With bureaucrats from the AFL-CIO and Change to Win union federations present to perpetuate the fraud that Obama speaks for the interests of workers, the Democratic presidential candidate said, “There were some irresponsible decisions that were made on Wall Street and in Washington. In the past few years, I think we learned an essential truth that in the long run we can’t have a thriving Wall Street if we don’t have a thriving Main Street.”
Bipartisan measures were needed, he said, to “stabilize financial markets” and encourage entrepreneurship and the free market.
On Tuesday, Obama held discussions with current Federal Reserve Chairman Ben Bernanke and Bush’s Treasury Secretary Henry Paulson, where he signaled support for the government’s bailout of mortgage giants Fannie Mae and Freddie Mac.
While unlimited public funds are being made available to bail out wealthy investors, there will be no relief for masses of working people in the US facing layoffs, home foreclosures, unsustainable levels of personal debt, declining wages and skyrocketing prices for basic necessities.
Once again, both parties will use the lie that there is “no money” to meet social needs, while hundreds of billions are squandered on imperialist wars and channeled into the pockets of the wealthiest one percent of the population.
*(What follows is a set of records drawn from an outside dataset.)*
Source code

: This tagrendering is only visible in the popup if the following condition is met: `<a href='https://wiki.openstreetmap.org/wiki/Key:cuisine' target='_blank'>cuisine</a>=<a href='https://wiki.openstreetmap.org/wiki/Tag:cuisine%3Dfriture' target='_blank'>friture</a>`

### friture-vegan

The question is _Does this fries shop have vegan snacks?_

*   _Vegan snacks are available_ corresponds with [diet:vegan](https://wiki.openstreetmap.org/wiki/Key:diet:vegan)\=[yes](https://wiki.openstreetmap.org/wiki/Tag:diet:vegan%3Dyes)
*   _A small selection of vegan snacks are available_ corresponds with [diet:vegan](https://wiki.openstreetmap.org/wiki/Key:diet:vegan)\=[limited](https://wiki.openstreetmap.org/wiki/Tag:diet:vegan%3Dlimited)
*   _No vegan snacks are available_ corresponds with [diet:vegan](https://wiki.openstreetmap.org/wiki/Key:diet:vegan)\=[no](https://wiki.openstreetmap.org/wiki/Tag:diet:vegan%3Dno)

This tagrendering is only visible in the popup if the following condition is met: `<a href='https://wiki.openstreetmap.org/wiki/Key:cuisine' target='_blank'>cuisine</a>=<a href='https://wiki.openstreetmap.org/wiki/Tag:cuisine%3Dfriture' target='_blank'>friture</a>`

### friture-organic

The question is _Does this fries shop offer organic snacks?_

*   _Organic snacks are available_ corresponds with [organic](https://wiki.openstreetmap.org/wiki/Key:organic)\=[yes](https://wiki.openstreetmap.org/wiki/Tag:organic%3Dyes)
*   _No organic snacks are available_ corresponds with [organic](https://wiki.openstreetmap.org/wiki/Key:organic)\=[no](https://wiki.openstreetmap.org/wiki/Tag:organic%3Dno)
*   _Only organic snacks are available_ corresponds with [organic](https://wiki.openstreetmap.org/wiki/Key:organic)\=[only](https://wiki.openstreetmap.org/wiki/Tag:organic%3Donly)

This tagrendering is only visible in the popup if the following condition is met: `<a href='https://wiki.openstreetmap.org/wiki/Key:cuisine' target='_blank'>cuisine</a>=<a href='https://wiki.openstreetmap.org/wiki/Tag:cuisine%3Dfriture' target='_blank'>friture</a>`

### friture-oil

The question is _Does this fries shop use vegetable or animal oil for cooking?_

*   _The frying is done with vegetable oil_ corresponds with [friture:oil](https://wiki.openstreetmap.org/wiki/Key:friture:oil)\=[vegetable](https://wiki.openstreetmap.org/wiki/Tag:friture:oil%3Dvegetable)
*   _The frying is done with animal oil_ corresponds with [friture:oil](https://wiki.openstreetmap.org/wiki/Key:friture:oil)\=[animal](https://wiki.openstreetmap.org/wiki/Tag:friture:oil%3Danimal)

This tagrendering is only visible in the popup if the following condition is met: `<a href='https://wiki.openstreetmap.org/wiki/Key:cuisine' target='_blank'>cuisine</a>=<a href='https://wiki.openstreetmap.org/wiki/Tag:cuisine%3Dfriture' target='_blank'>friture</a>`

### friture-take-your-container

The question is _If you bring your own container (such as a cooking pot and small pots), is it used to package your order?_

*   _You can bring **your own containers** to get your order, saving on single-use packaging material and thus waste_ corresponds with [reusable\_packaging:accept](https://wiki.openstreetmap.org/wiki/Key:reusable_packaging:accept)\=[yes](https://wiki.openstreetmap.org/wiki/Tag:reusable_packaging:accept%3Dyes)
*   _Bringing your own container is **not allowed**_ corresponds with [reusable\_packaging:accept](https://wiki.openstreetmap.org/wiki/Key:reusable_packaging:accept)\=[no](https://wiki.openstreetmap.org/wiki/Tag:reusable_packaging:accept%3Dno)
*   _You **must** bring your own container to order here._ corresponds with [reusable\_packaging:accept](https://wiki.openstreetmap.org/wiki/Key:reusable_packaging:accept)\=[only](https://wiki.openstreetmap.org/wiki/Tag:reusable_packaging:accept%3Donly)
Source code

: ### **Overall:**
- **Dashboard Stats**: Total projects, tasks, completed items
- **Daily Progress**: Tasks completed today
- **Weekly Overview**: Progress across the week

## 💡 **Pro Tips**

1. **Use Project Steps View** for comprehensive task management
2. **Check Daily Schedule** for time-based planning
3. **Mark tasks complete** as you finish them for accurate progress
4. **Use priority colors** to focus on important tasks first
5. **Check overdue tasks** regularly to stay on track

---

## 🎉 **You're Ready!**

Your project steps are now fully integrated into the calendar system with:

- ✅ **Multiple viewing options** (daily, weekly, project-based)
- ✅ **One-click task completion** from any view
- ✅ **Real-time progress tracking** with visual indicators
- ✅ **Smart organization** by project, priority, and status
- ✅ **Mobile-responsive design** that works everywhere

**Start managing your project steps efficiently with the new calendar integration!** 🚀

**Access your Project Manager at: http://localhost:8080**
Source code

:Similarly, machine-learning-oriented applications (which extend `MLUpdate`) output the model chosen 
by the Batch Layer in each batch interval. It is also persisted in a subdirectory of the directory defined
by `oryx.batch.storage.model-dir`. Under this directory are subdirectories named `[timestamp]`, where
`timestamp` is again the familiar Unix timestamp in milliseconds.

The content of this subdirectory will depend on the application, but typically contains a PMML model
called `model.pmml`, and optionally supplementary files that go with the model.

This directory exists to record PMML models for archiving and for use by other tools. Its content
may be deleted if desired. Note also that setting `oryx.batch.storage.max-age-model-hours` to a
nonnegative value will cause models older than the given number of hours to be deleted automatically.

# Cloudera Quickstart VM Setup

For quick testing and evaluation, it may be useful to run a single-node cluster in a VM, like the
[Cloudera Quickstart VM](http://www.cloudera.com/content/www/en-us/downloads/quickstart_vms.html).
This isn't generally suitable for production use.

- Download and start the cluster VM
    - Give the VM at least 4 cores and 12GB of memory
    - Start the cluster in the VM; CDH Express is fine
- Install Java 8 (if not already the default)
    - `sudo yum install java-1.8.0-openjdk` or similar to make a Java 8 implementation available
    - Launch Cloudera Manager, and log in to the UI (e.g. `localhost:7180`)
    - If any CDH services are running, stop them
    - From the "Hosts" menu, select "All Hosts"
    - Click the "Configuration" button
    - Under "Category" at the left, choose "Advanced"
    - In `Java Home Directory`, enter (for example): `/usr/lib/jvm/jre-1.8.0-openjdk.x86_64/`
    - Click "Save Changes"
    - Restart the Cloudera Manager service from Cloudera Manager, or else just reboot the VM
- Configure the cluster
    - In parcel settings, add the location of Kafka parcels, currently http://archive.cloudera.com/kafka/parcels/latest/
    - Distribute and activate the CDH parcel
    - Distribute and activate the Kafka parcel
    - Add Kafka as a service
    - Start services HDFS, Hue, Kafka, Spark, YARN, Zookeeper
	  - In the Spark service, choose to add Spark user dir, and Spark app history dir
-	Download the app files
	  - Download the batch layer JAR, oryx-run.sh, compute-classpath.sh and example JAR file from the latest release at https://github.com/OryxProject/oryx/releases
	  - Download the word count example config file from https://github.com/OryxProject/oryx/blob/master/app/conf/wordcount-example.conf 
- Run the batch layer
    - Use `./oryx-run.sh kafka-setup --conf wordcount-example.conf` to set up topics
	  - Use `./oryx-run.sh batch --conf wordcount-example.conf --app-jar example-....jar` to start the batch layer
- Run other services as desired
This guarantees that under the next administration, the working class occupants of “Main Street” will continue to face unprecedented levels of social distress and economic insecurity, while the country’s infrastructure—its roads, schools, bridges and public services—continue to crumble from neglect
Meeting the basic needs of the population—for decent paying jobs, high quality health care and education and affordable housing—requires a complete reorganization of economic life. Social and political priorities must be turned inside out, rejecting the anarchic prerogatives of the capitalist market and placing the needs of working people first.
This underscores the need for a break with the Democratic and Republican parties and the building of a mass political movement of the working class based on a socialist alternative to the profit system.